=== Dataset records ===
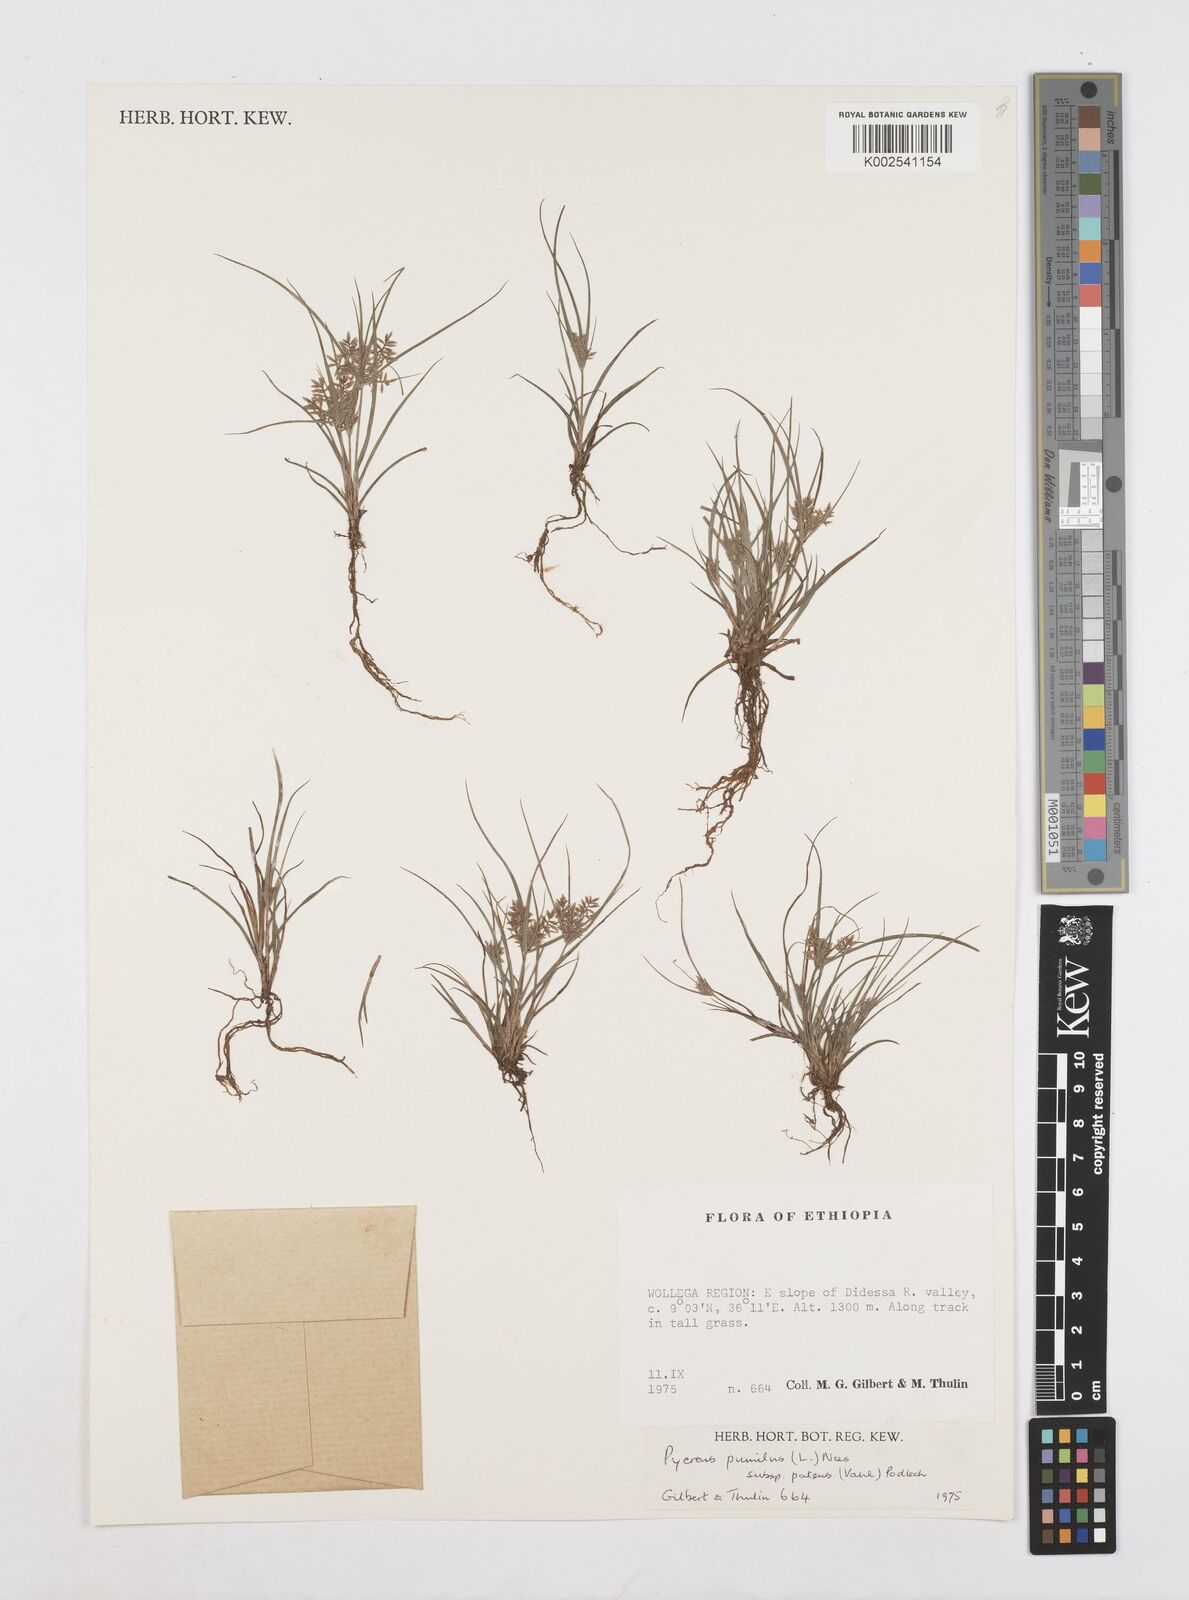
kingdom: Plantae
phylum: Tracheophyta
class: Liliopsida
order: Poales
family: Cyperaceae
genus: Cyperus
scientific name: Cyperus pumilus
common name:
===
*Task objective*.
Edit the rows by changing "scientific name" to "binomial name" everywhere and keeping every other part the same. Leave out the pictures.

*Solution*.
kingdom: Plantae
phylum: Tracheophyta
class: Liliopsida
order: Poales
family: Cyperaceae
genus: Cyperus
binomial name: Cyperus pumilus
common name:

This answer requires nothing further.